Mentre la diplomazia internazionale cerca di scongiurare l'attacco finale del regime siriano a Idlib, ultima roccaforte nel Paese degli oppositori al presidente Bashar al-Assad, i ribelli del Fronte nazionale di liberazione hanno fatto esplodere due ponti che collegavano il territorio alla provincia di Hama - sotto controllo governativo - nel tentativo di ostacolare la possibile offensiva dell'esercito.

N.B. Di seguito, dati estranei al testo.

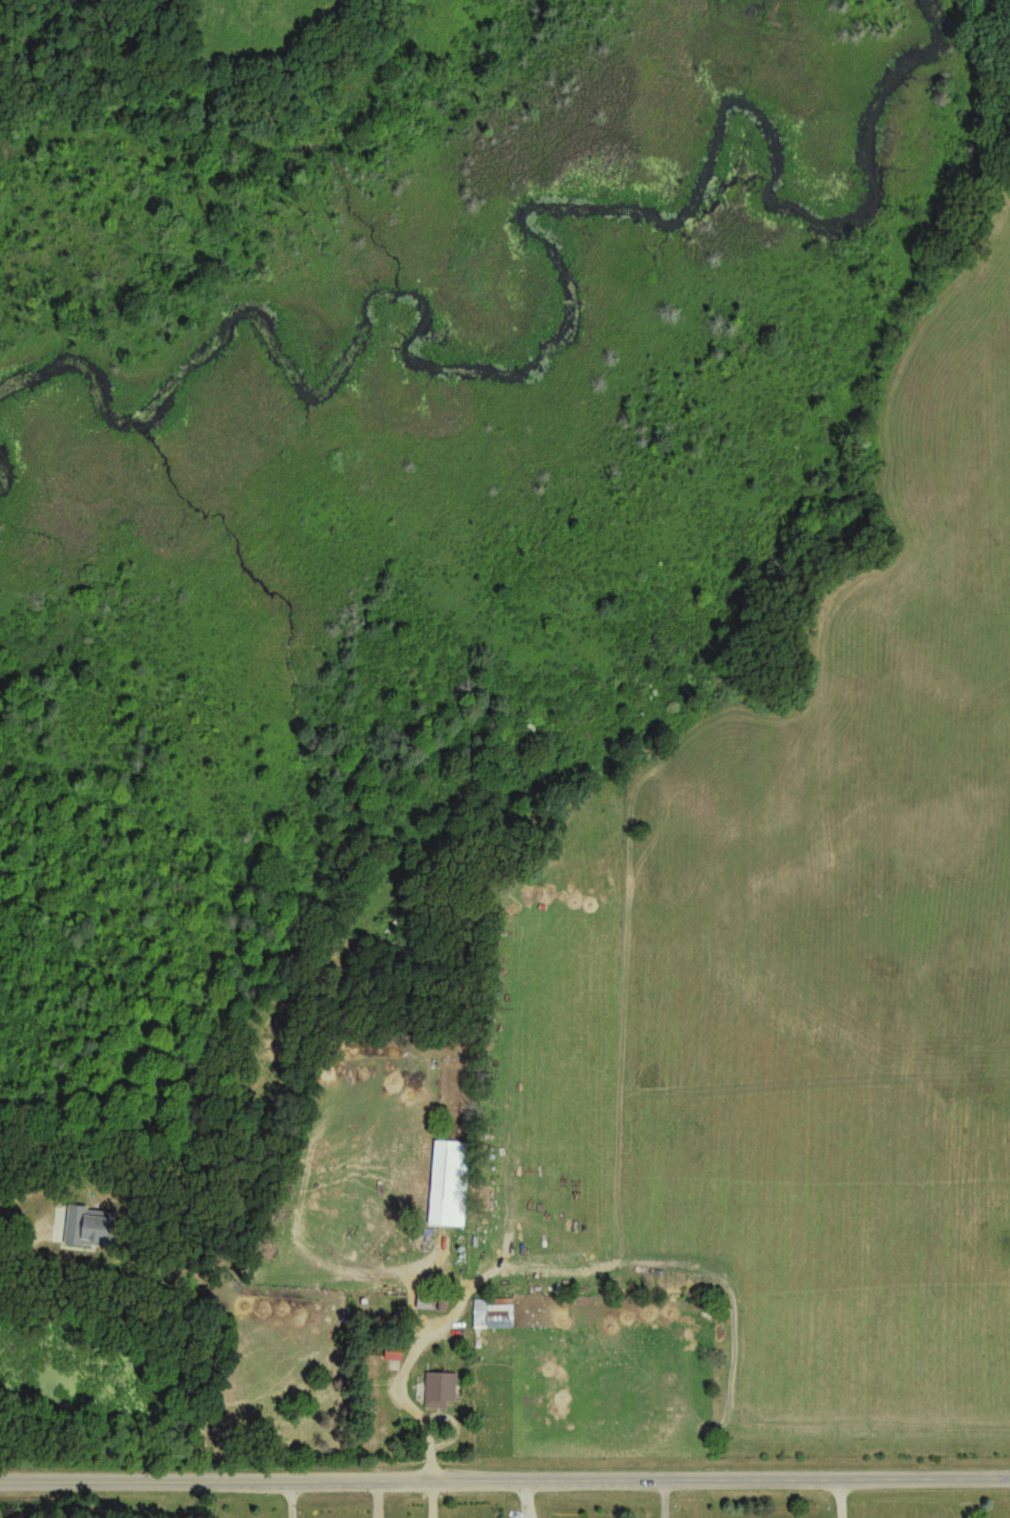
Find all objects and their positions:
building: (444, 1165)
road: (16, 1235)
building: (430, 1306)
building: (493, 1318)
building: (445, 1392)
road: (504, 1476)
road: (834, 1496)

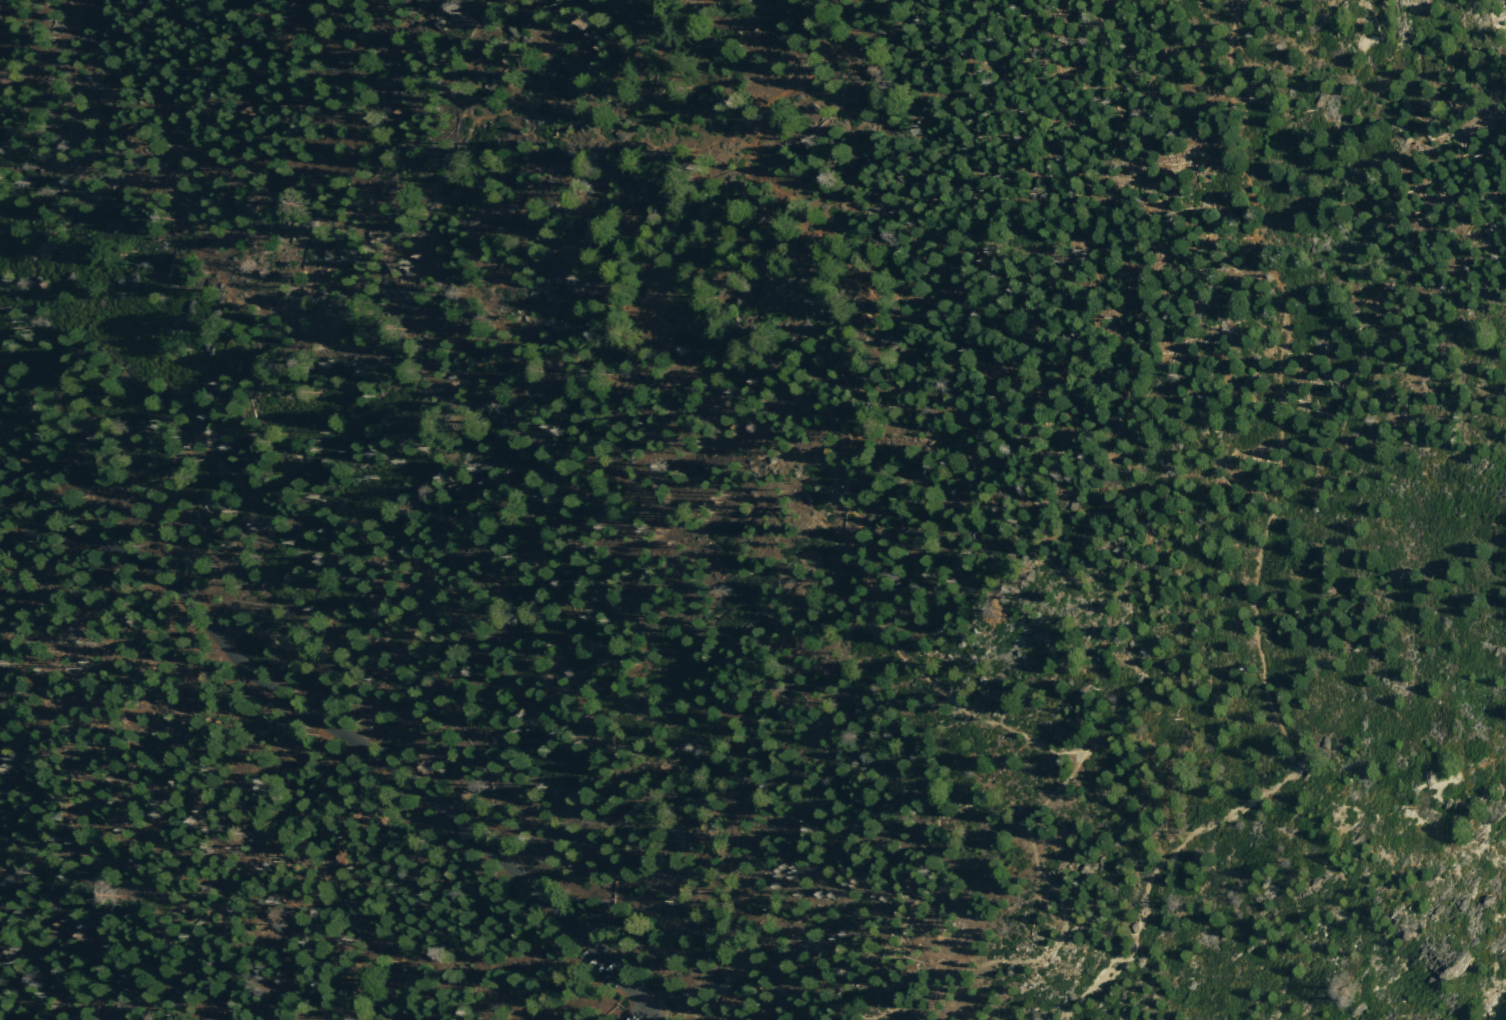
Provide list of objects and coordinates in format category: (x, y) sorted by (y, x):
road: (1261, 556)
road: (929, 681)
road: (343, 737)

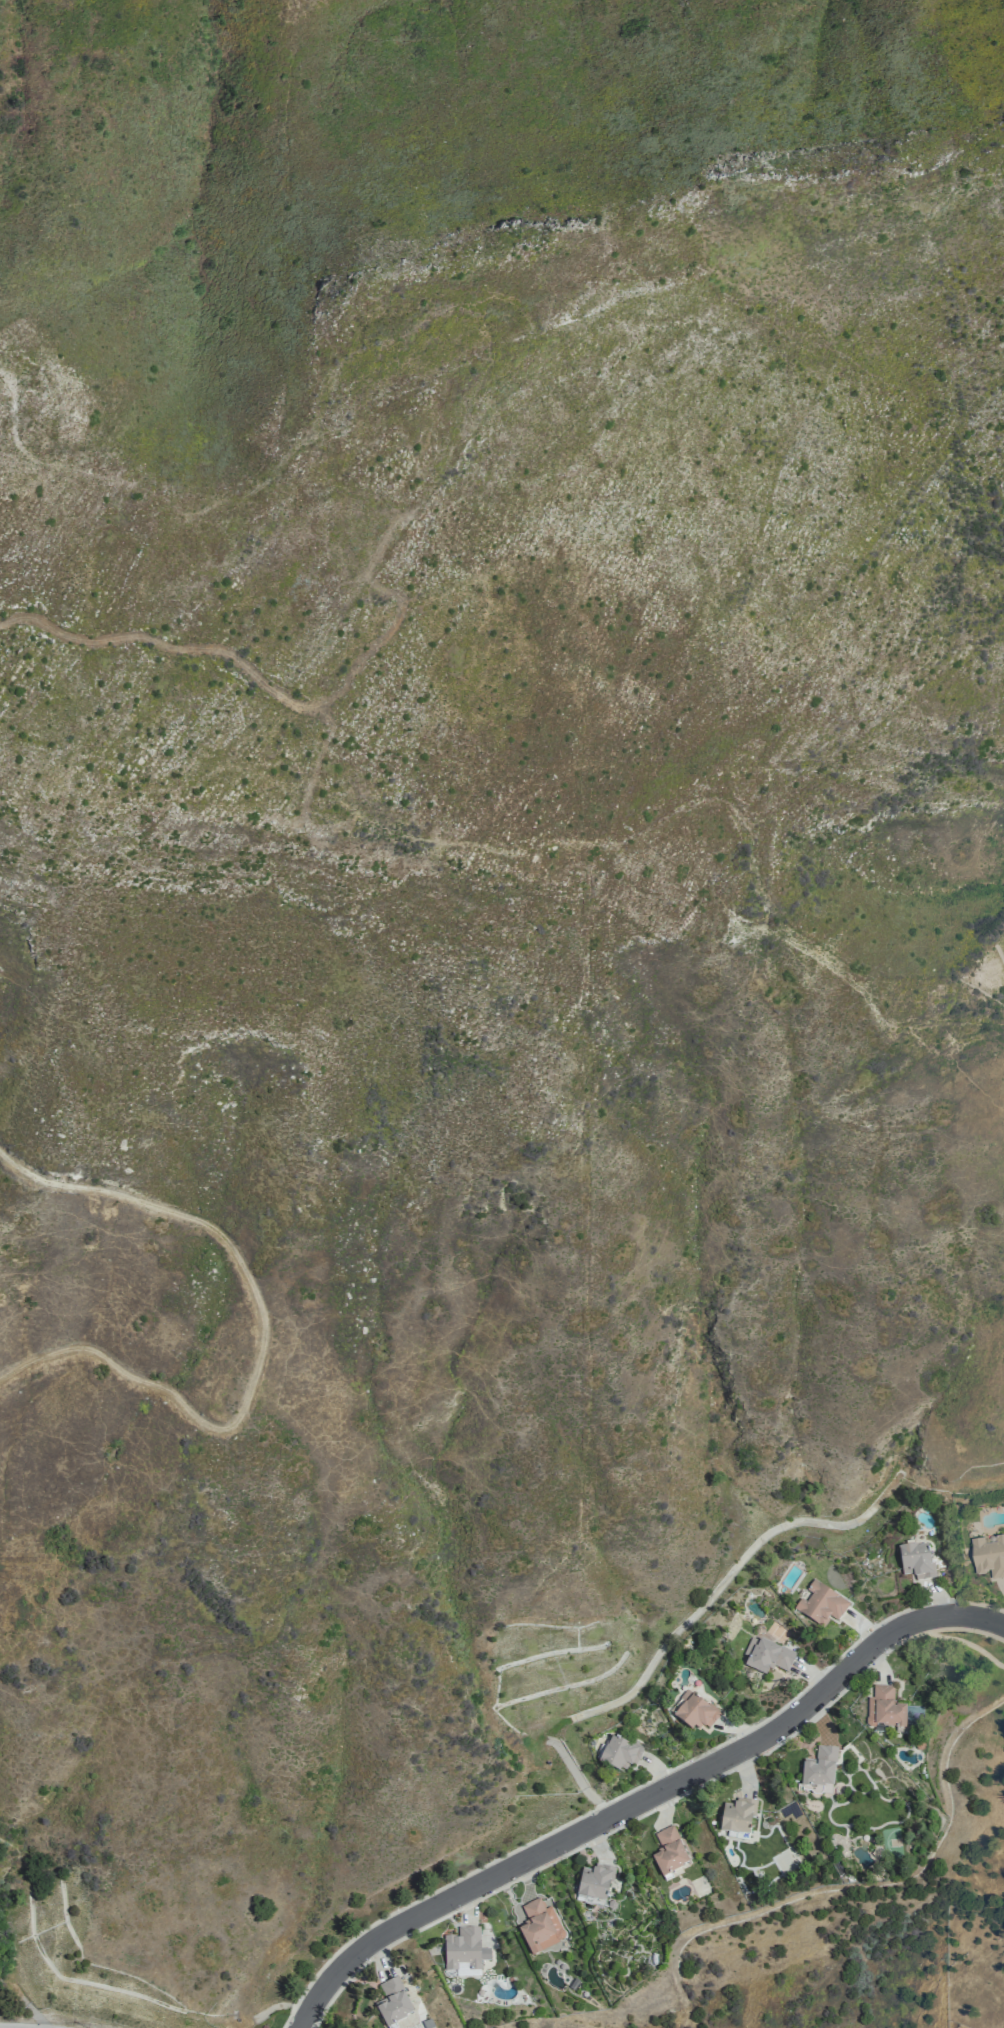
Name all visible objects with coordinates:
road: (197, 646)
road: (263, 1338)
building: (990, 1554)
building: (917, 1560)
building: (822, 1604)
building: (768, 1655)
road: (612, 1696)
building: (886, 1709)
building: (696, 1711)
building: (921, 1744)
building: (621, 1753)
building: (821, 1770)
road: (642, 1799)
building: (739, 1817)
building: (670, 1851)
building: (596, 1884)
building: (613, 1904)
building: (541, 1926)
building: (466, 1951)
building: (575, 1983)
building: (452, 1986)
building: (394, 2002)
road: (68, 2012)

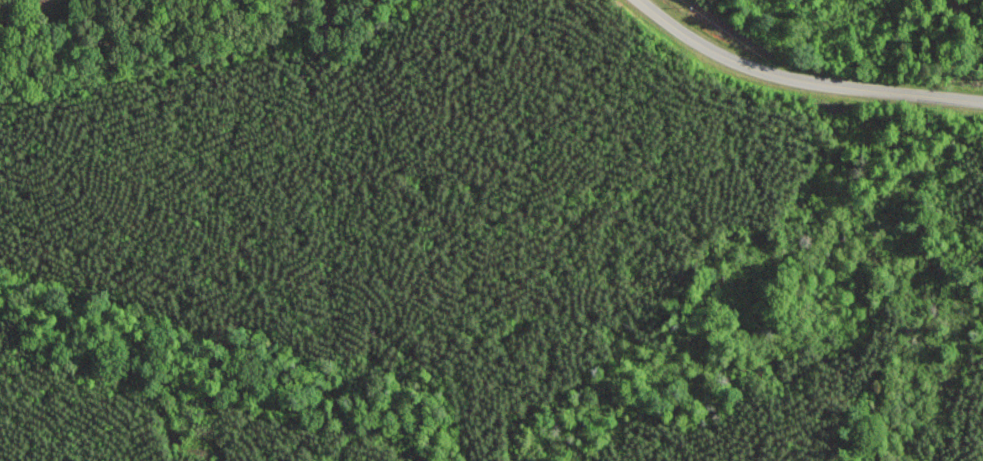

Nelle scorse settimane il governo ha ammassato truppe intorno alla regione nord-occidentale al confine con la Turchia, in vista di un'offensiva con il supporto dell'aviazione della Russia.

L'Onu ha messo in guardia da quella che potrebbe trasformarsi in una "catastrofe umanitaria, in caso di operazioni militari su vasta scala", come ha dichiarato il segretario generale del Palazzo di vetro Antonio Guterres, che teme l'ipotesi di un utilizzo di armi chimiche.

L'inviato di pace delle Nazioni Unite per la Siria Staffan de Mistura ha inoltre fatto sapere di essere pronto a recarsi personalmente nella città per creare un corridoio umanitario, che permetta ai civili - sono circa 3 milioni le persone che abitano nella zona - di essere evacuati in caso di un'azione militare.

La Russia, che da anni sostiene il governo siriano nel conflitto in corso, è pronta a lanciare l'offensiva, offrendo piena copertura aerea alle forze di terra, composte da truppe regolari di Damasco e da milizie ausiliarie, incluse quelle filo-iraniane.

Il ministro degli Esteri di Mosca, Sergei Lavrov, ha chiarito che è necessario "liquidare" gli jihadisti a Idlib, augurandosi che l'Occidente "non intralci le operazioni anti-terrorismo".

Secondo il Cremlino, la provincia di Idlib è "un covo di terroristi", perché controllata per il 60% da Hayat Tahrir al-Sham, un gruppo guidato dall'ex ramo siriano di al-Qaeda, e nella zona operano anche altre fazioni di ribelli islamisti.

Sarebbero inoltre presenti cellule dormienti dello Stato Islamico e alcuni avamposti turchi voluti dal presidente Erdogan.